Stored data below:
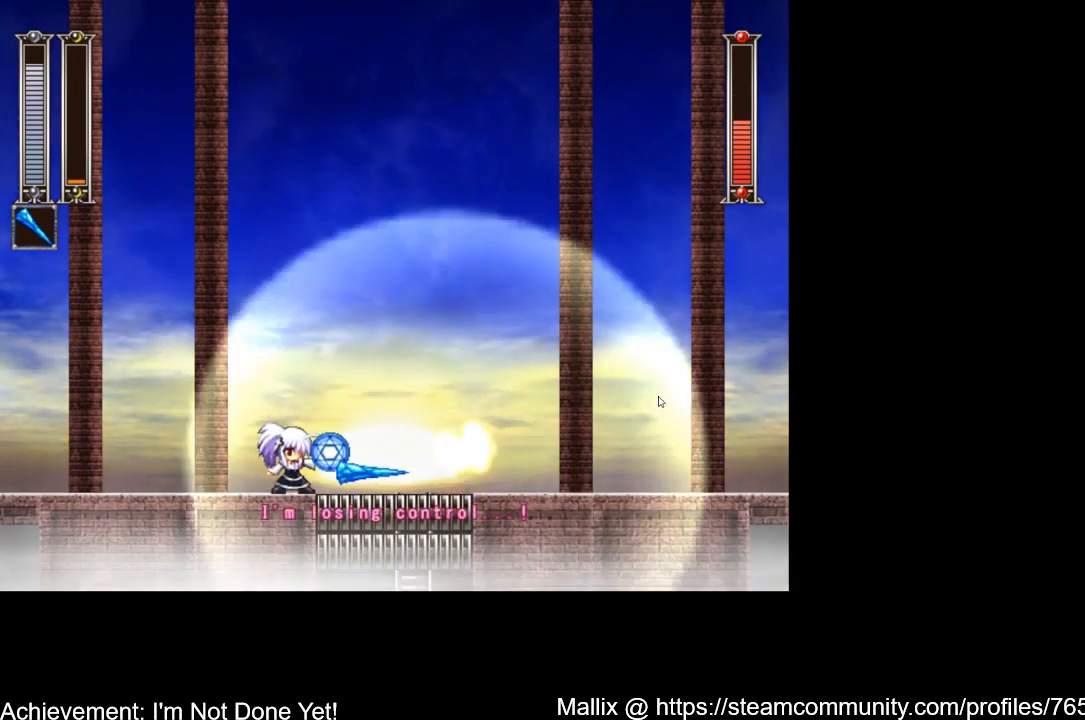
{"buttons": ["X"], "events": [[33, "X", "down"], [66, "X", "up"], [133, "X", "down"], [200, "X", "up"], [233, "X", "down"], [300, "X", "up"], [367, "X", "down"], [400, "X", "up"], [467, "X", "down"]]}
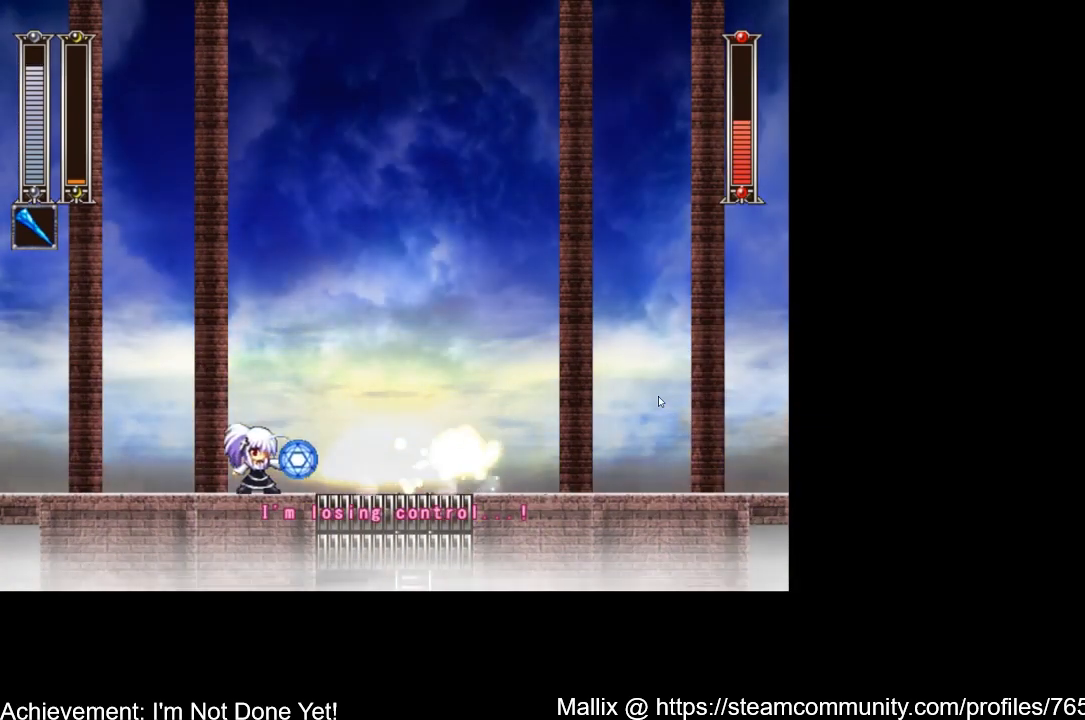
{"buttons": ["DPAD_RIGHT"], "events": [[33, "X", "up"], [67, "X", "down"], [134, "DPAD_LEFT", "down"], [134, "X", "up"], [167, "X", "down"], [234, "X", "up"], [300, "X", "down"], [334, "DPAD_LEFT", "up"], [334, "X", "up"], [367, "DPAD_RIGHT", "down"], [367, "DPAD_UP", "down"], [434, "DPAD_UP", "up"], [434, "X", "down"], [467, "X", "up"]]}
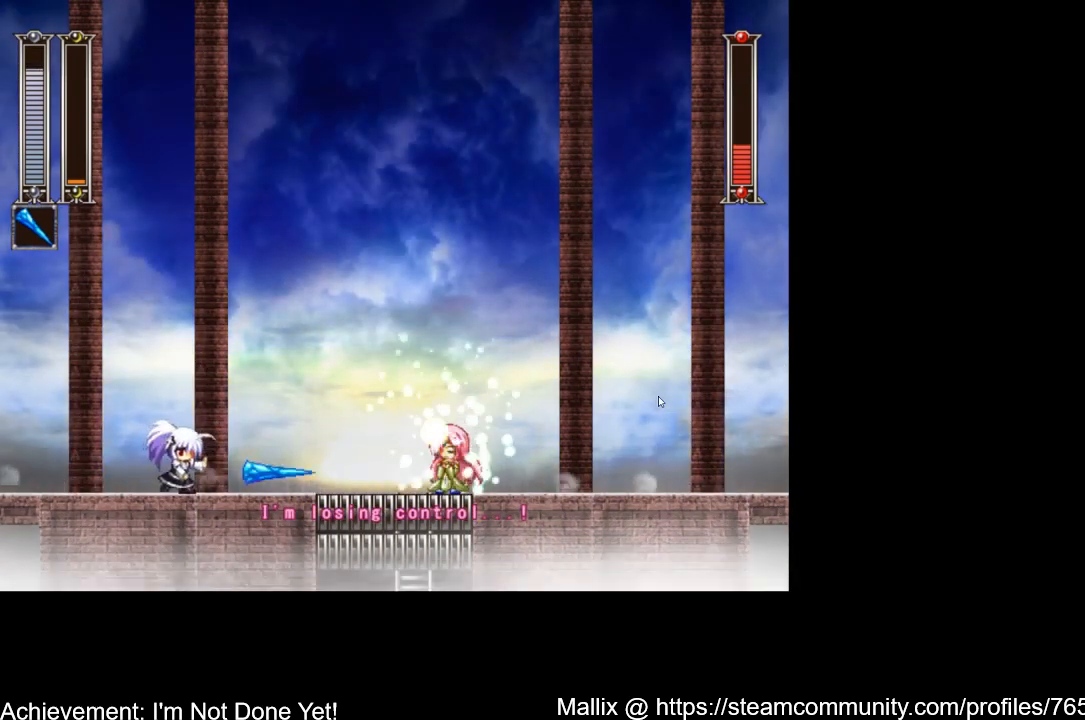
{"buttons": ["X", "DPAD_RIGHT"], "events": [[33, "X", "down"], [66, "X", "up"], [133, "X", "down"], [200, "X", "up"], [266, "X", "down"], [300, "X", "up"], [367, "DPAD_RIGHT", "up"], [367, "X", "down"], [433, "X", "up"], [467, "DPAD_RIGHT", "down"], [500, "X", "down"]]}
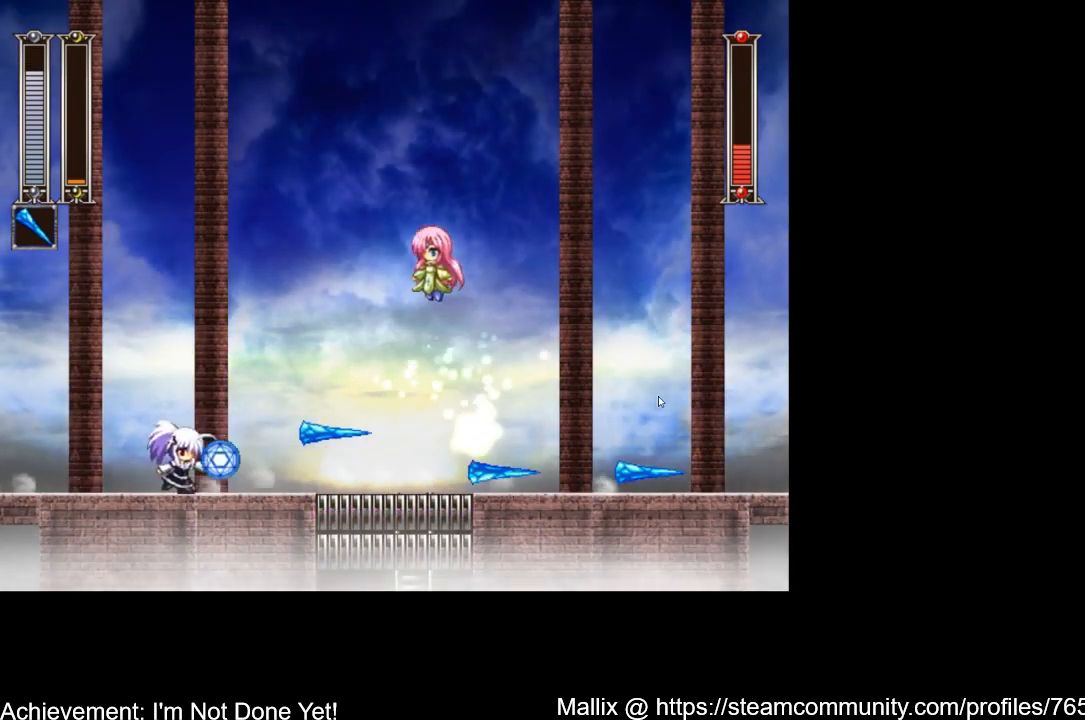
{"buttons": ["X", "DPAD_RIGHT"], "events": [[67, "DPAD_RIGHT", "up"], [67, "X", "up"], [267, "X", "down"], [367, "DPAD_RIGHT", "down"]]}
End of Stored data.
▶ _Exercise instructions_: Please copy the data above exactly, omitting the pictures.

▶ _Reply_:
{"buttons": ["X"], "events": [[33, "X", "down"], [66, "X", "up"], [133, "X", "down"], [200, "X", "up"], [233, "X", "down"], [300, "X", "up"], [367, "X", "down"], [400, "X", "up"], [467, "X", "down"]]}
{"buttons": ["DPAD_RIGHT"], "events": [[33, "X", "up"], [67, "X", "down"], [134, "DPAD_LEFT", "down"], [134, "X", "up"], [167, "X", "down"], [234, "X", "up"], [300, "X", "down"], [334, "DPAD_LEFT", "up"], [334, "X", "up"], [367, "DPAD_RIGHT", "down"], [367, "DPAD_UP", "down"], [434, "DPAD_UP", "up"], [434, "X", "down"], [467, "X", "up"]]}
{"buttons": ["X", "DPAD_RIGHT"], "events": [[33, "X", "down"], [66, "X", "up"], [133, "X", "down"], [200, "X", "up"], [266, "X", "down"], [300, "X", "up"], [367, "DPAD_RIGHT", "up"], [367, "X", "down"], [433, "X", "up"], [467, "DPAD_RIGHT", "down"], [500, "X", "down"]]}
{"buttons": ["X", "DPAD_RIGHT"], "events": [[67, "DPAD_RIGHT", "up"], [67, "X", "up"], [267, "X", "down"], [367, "DPAD_RIGHT", "down"]]}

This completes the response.